PROMPT A ->
From the decentralized computing text, reproduce the passage from "Abundant computing supply" to "and easy deployment." word for word.
PROMPT B ->
Answer these questions from the decentralized computing text:
(i) Between 2012 and 2018, how often did the compute required for OpenAI's models double?
(ii) How many H100 GPUs was Tether reportedly buying for $420 million?
(iii) According to the 2023 AI Index Annual Report, who now leads academia in AI model development?

DOCUMENT EXTRACT ->
Abundant computing supply and the ability to verify on-chain computations open the door for on-chain AI agents. Agents are trained models capable of acting autonomously on behalf of users. They offer significant potential to enhance on-chain experiences—enabling users to execute complex transactions simply by chatting with a bot. However, agent-focused projects are currently prioritizing infrastructure and tooling development to enable fast and easy deployment.
Decentralized Computing
Overview
AI requires massive computation for model training and inference. Over the past decade, as models grow increasingly complex, computational demands have risen exponentially. For instance, OpenAI observed that from 2012 to 2018, the compute required for its models doubled every three and a half months—up from doubling every two years. This surge has driven demand for GPUs, leading some crypto miners to repurpose their GPUs for cloud computing services. As competition for compute intensifies and costs rise, several projects are leveraging crypto to offer decentralized computing solutions. They provide on-demand computing at competitive prices, allowing teams to train and run models affordably—though sometimes at the cost of performance or security.
Cutting-edge GPUs (e.g., those made by Nvidia) are in high demand. In September, Tether acquired a stake in German Bitcoin miner Northern Data, reportedly spending $420 million on 10,000 H100 GPUs—one of the most advanced GPUs for AI training. Lead times for top-tier hardware can exceed six months. Worse, companies are often forced into long-term contracts for compute they may never fully utilize, resulting in available capacity being locked away. Decentralized computing systems help solve these inefficiencies by creating secondary markets where owners can immediately rent out idle capacity, unlocking new supply.
Beyond competitive pricing and accessibility, a key value proposition of decentralized computing is censorship resistance. Leading-edge AI development is increasingly dominated by big tech firms with unparalleled access to compute and data. The 2023 AI Index Annual Report highlighted a key trend: industry now leads academia in AI model development, concentrating control among a few tech giants. This raises concerns about their outsized influence over the norms and values embedded in AI models—especially as these companies lobby for regulations that restrict AI development beyond their control.
Verticals in Decentralized Computing
Several decentralized computing models have emerged in recent years, each with distinct focuses and trade-offs.

DATA RECORDS ->
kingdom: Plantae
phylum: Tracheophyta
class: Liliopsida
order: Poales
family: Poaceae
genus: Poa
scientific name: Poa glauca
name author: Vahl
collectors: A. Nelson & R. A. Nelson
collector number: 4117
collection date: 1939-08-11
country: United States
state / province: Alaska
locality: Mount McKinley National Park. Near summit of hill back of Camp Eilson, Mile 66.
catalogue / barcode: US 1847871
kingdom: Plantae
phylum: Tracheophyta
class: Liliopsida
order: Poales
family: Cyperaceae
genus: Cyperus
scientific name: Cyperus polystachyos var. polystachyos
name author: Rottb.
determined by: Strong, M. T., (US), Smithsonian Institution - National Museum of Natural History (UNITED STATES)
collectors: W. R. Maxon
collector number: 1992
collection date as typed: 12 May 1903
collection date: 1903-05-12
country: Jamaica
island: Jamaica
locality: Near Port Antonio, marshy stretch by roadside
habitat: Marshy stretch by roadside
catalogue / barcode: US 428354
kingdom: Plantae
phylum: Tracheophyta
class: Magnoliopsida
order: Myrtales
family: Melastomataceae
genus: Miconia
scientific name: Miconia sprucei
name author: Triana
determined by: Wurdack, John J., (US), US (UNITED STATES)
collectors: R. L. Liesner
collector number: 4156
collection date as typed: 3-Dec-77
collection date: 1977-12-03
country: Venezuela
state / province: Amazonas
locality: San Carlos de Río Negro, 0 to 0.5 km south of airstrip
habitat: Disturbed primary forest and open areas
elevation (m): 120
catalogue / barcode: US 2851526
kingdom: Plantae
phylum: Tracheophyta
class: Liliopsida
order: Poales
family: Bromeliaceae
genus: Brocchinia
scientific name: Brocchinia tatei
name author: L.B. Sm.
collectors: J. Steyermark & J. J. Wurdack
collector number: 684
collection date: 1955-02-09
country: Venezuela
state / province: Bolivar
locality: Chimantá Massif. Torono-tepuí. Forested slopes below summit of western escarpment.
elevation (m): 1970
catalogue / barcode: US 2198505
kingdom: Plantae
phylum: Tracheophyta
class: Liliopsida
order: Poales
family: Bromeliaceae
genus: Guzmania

RESULT A ->
Abundant computing supply and the ability to verify on-chain computations open the door for on-chain AI agents. Agents are trained models capable of acting autonomously on behalf of users. They offer significant potential to enhance on-chain experiences—enabling users to execute complex transactions simply by chatting with a bot. However, agent-focused projects are currently prioritizing infrastructure and tooling development to enable fast and easy deployment.

RESULT B ->
(i) Every three and a half months.
(ii) 10,000.
(iii) Industry.